Task input →
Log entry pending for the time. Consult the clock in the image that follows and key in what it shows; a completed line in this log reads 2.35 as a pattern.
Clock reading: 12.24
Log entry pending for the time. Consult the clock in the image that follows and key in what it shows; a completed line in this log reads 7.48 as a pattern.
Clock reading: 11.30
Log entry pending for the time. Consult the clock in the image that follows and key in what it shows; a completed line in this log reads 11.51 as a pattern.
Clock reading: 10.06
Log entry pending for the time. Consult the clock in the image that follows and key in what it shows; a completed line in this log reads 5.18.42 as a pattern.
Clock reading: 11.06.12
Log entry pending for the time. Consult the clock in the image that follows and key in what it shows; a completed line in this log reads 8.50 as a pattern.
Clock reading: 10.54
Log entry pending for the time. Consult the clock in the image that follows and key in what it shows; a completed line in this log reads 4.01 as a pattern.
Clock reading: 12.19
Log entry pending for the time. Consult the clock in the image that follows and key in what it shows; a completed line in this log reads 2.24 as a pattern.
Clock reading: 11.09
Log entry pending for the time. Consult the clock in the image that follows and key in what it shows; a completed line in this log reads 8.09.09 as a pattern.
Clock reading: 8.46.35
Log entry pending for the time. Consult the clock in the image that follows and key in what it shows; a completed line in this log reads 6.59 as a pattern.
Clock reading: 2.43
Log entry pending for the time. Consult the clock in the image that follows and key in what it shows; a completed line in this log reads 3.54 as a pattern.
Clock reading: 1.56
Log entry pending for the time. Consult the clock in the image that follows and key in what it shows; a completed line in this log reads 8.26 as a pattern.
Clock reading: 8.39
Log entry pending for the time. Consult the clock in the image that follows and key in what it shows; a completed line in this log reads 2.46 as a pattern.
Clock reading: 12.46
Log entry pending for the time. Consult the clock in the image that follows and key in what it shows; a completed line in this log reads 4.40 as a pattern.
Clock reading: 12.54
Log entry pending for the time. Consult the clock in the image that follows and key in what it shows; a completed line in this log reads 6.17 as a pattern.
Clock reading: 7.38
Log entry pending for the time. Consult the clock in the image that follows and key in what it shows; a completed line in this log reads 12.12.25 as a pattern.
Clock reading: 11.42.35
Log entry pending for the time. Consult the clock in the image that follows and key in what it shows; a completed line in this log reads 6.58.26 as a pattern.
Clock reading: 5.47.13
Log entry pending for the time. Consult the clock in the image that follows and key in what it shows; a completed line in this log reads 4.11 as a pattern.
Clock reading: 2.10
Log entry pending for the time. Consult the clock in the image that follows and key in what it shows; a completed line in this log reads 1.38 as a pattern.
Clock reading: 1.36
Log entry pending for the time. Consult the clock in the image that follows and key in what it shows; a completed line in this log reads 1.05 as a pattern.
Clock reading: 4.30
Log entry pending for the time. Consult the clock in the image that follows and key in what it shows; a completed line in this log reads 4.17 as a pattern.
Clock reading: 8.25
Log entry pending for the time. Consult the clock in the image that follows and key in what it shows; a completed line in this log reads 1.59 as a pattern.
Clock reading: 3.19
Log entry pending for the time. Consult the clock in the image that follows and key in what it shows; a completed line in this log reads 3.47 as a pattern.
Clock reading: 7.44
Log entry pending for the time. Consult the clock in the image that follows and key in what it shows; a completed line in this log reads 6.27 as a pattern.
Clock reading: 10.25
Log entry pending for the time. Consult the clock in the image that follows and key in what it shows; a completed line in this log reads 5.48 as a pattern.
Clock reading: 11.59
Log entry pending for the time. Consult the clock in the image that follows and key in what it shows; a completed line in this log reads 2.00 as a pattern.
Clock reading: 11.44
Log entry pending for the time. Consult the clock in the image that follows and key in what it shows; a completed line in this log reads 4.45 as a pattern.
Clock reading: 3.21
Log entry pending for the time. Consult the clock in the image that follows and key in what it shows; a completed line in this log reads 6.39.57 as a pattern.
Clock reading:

Exercise → Render the lines of the data above, starting at the line that contains "6.17 as a pattern." and ending at the line that contains "Clock reading: 1.36", as a JSON list of strings with one string per line and blank lines omitted.

Task result →
[
  "Log entry pending for the time. Consult the clock in the image that follows and key in what it shows; a completed line in this log reads 6.17 as a pattern.",
  "Clock reading: 7.38",
  "Log entry pending for the time. Consult the clock in the image that follows and key in what it shows; a completed line in this log reads 12.12.25 as a pattern.",
  "Clock reading: 11.42.35",
  "Log entry pending for the time. Consult the clock in the image that follows and key in what it shows; a completed line in this log reads 6.58.26 as a pattern.",
  "Clock reading: 5.47.13",
  "Log entry pending for the time. Consult the clock in the image that follows and key in what it shows; a completed line in this log reads 4.11 as a pattern.",
  "Clock reading: 2.10",
  "Log entry pending for the time. Consult the clock in the image that follows and key in what it shows; a completed line in this log reads 1.38 as a pattern.",
  "Clock reading: 1.36"
]